De acordo com a sentença, diversos clientes da autora receberam mensagens enviadas por pelo menos três números diferentes, nas quais era mencionada uma suposta “restituição de direito adquirido”. O golpe utilizava informações públicas, além do nome e da foto profissional da advogada.

Após tomar conhecimento da fraude, a autora alertou seus contatos por meio das redes sociais, registrou Boletim de Ocorrência e solicitou à empresa responsável pelo aplicativo a suspensão das contas envolvidas. Apesar das denúncias feitas dentro da plataforma, os perfis continuaram ativos.
A advogada relatou ainda que, diante da ausência de providências, uma de suas clientes foi induzida a participar de uma falsa audiência e realizou uma transferência de R$ 3 mil via pix ao golpista, que se passou pela advogada e por um suposto juiz.
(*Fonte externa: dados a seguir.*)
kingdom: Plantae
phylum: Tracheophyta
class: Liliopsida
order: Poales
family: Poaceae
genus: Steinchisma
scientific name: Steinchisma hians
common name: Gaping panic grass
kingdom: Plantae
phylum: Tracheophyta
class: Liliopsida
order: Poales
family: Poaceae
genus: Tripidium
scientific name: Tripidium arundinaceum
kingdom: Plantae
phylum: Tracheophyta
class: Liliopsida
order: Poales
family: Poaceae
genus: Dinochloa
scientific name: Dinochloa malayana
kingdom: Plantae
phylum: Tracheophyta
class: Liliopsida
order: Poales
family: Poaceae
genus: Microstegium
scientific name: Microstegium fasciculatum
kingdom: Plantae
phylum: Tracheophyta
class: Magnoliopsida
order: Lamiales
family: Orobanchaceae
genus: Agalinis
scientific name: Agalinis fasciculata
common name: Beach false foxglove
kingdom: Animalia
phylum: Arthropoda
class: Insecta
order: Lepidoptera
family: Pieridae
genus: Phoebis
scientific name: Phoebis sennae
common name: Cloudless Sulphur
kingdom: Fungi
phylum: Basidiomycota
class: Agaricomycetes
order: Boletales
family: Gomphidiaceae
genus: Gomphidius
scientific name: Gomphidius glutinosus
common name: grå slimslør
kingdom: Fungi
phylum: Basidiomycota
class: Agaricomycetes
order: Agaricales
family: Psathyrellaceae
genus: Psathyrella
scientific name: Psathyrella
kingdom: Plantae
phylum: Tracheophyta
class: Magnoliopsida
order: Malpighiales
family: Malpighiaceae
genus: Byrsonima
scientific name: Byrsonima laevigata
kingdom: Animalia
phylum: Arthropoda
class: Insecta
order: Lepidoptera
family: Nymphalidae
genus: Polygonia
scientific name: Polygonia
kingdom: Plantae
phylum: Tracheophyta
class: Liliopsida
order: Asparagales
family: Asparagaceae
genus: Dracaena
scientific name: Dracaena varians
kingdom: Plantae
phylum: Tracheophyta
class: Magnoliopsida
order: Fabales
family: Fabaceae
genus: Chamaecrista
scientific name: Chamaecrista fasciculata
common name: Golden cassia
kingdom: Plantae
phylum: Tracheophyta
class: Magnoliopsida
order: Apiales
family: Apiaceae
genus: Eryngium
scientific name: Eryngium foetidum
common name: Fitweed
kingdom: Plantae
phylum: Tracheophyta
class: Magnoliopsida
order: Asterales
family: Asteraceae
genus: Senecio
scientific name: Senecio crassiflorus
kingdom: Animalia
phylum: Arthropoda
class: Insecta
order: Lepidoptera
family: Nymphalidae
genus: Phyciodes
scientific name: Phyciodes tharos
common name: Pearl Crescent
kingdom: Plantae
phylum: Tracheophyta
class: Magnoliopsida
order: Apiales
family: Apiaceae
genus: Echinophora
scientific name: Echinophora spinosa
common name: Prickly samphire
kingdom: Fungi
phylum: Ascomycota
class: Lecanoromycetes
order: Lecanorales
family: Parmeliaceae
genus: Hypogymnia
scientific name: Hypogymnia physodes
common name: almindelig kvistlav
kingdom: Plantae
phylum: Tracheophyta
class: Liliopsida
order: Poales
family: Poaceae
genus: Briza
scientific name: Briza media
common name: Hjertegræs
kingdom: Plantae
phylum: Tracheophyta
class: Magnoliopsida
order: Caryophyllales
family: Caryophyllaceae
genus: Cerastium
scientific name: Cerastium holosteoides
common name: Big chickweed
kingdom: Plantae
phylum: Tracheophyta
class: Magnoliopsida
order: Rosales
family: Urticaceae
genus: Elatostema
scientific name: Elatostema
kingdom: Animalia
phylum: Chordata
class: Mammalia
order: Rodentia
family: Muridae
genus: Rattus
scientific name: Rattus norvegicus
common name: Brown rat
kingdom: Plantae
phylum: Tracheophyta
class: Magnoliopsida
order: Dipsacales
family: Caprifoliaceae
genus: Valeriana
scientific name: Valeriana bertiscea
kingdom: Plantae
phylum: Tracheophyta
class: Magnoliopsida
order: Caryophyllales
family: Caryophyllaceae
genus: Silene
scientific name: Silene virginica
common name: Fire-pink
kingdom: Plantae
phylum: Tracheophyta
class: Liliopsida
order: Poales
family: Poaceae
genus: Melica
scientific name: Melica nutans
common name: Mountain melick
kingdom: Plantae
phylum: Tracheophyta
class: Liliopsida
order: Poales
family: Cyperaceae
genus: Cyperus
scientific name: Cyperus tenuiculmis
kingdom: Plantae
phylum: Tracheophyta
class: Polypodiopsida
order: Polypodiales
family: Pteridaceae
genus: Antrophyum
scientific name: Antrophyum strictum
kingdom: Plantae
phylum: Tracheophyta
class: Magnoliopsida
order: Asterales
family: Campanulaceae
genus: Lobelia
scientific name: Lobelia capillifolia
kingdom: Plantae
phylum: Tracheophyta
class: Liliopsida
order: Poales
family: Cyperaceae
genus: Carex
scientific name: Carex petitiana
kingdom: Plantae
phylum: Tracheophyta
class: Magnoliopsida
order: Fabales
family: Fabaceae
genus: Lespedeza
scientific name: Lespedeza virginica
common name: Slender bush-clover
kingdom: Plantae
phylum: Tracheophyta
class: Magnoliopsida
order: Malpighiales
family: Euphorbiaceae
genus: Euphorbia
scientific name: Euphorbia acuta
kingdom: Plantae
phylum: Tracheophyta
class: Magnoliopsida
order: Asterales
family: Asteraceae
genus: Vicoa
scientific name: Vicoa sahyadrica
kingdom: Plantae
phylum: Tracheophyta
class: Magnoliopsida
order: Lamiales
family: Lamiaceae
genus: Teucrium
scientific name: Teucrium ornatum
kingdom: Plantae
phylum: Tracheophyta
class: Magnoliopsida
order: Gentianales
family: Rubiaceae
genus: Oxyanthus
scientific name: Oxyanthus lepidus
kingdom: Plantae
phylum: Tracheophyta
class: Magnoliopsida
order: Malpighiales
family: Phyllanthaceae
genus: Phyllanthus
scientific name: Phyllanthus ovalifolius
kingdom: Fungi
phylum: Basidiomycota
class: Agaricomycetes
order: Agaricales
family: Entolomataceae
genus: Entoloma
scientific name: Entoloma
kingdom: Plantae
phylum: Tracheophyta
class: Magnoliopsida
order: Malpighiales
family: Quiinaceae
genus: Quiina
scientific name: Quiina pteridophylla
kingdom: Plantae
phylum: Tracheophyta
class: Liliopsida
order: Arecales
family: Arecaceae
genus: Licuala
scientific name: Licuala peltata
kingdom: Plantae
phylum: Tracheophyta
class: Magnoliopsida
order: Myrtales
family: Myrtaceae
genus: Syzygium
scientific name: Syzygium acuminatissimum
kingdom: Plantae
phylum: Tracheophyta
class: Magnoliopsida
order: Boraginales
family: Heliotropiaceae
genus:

Em sua defesa, a empresa ré alegou falta de legitimidade para responder à ação, sustentando que o serviço seria de responsabilidade de outra companhia e que não teria “poderes ou ingerência sobre o aplicativo”. A empresa também afirmou que a fraude foi praticada por terceiros com base em informações públicas da autora, e não por falha do serviço. Alegou, ainda, que as contas denunciadas aparentavam estar inativas, o que justificaria a perda do objeto da ação.
A juíza rejeitou a preliminar de ilegitimidade passiva e afastou a alegação de perda de objeto, uma vez que não houve comprovação de que todas as contas indicadas tenham sido efetivamente desativadas. A magistrada também citou entendimento recente do Supremo Tribunal Federal (STF) sobre contas inautênticas, segundo o qual as plataformas passam a ser responsabilizadas “no momento em que são notificadas a respeito por denúncia extrajudicial, devendo tomar as medidas cabíveis para removê-las”.
Diante da ausência de contestação específica da empresa quanto à informação de que os perfis foram denunciados por clientes da autora, a juíza considerou comprovada a ciência da ré sobre o golpe. “Apesar da denúncia, todavia, os perfis que falsamente indicavam ser seus permaneceram ativos, pelo que houve, por conseguinte, ilicitude”, concluiu a magistrada.
Além da indenização por danos morais, a decisão reforçou os efeitos da tutela de urgência que já havia determinado a suspensão das contas falsas.